Miriam Villanueva, instructor in history and social science: I found the workshop enriching. I have often seen students struggle to complete a research project or even start one because they feel stuck from the jump. We have a robust scaffolded system for working on a research project/paper, but when embarking on a project, we don’t often sit with the initial questions of why we are doing this and what problem matters to us. I found that the exercises we learned can be implemented early into our history classrooms as a way to navigate how to interrogate primary sources and discern what students are really gravitating toward.
Gene Hughes, instructor in French: The “Bringing Out Their Best” course showed the power of such tools for all walks of life, not just for academics. This will help us express this to our Workshop students, giving them tools for life, not just for research papers in academic settings. Finally, just collaborating with folks in varied fields/disciplines really ignites passion for this type of work.

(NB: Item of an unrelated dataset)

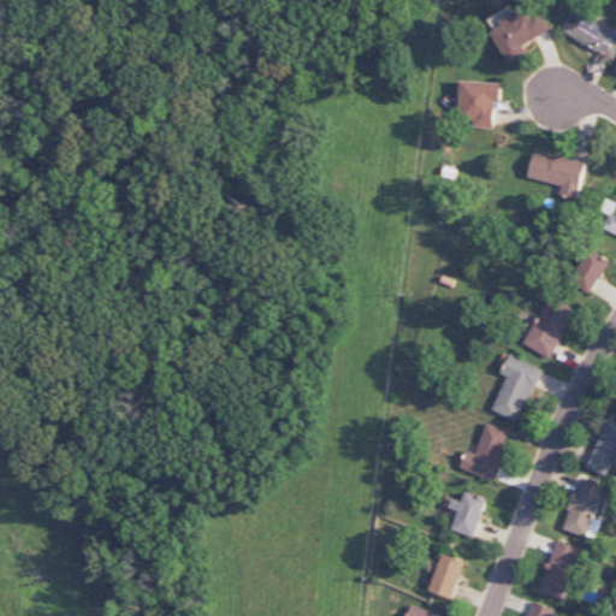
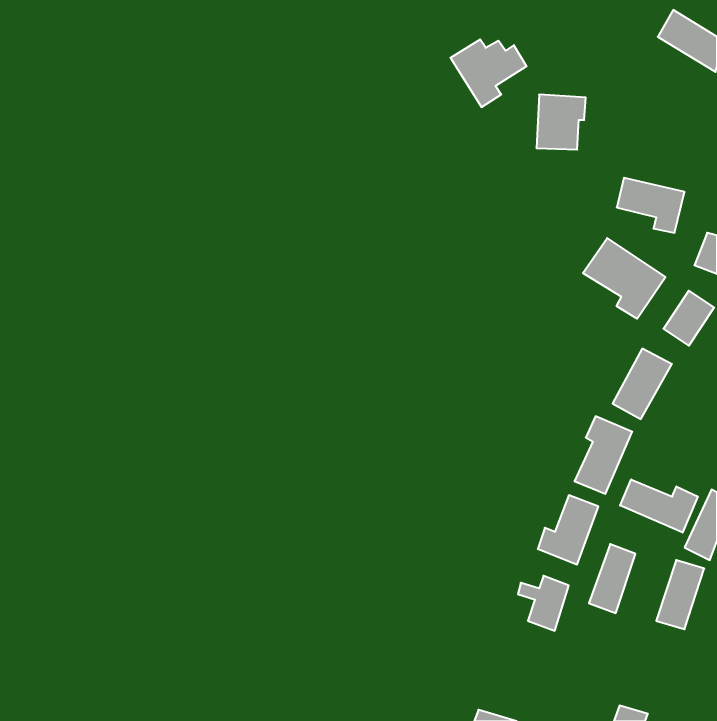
building: [482,6,547,64] -> [450,39,527,107]
building: none -> [583,238,665,319]
building: none -> [620,479,698,533]
building: [537,540,576,599] -> [589,544,635,613]
building: [427,553,463,599] -> none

Ellen Greenberg, instructor in mathematics, statistics, and computer science: Four days away to examine, stretch, think, reimagine, and consider research and mentoring, all while looking ahead to the Workshop in the spring term. What a luxury to have time to do so during the winter term! I am thankful for colleagues covering my classes, thankful to the Tang Institute for supporting the trip, and thankful for my fellow travelers for their companionship and insight.
The primary object was attending a one-day mentoring workshop, Bringing Out Their Best, led by Tom Mullaney and Chris Rea, authors of Where Research Begins. To meet Tom and Chris in person after years of a zoom partnership was awesome. To feel their enthusiasm for developing our skills for mentoring students at all levels was empowering. To hear the challenges of other participants gave rise to a collective vision of the importance of this work. I left feeling energized and excited for the Workshop to begin again.
In addition, we visited the upper school campus of the Nueva School in San Mateo, Calif., meeting faculty and administrators who facilitate student projects, summer internships, writing and research, environmental citizenship, and a design curriculum. This small school, just 10 years old, is a living and breathing hub for change, creative forces, student engagement, and exciting initiatives. To compare approaches and soak in the experiences of Nueva teachers was a great learning experience.
Mentoring in high school, college, graduate school, and even in industry takes many forms, as evidenced by the diverse participants in the Mullaney and Rea workshop. How best can we encourage students to unlearn performative objectives and embrace ambiguity, not knowing, and a “don’t try to impress — feel free to digress” mindset? We have work to do this spring to help students discover a personal research problem that will take them down rabbit holes and into their selves. I can’t wait!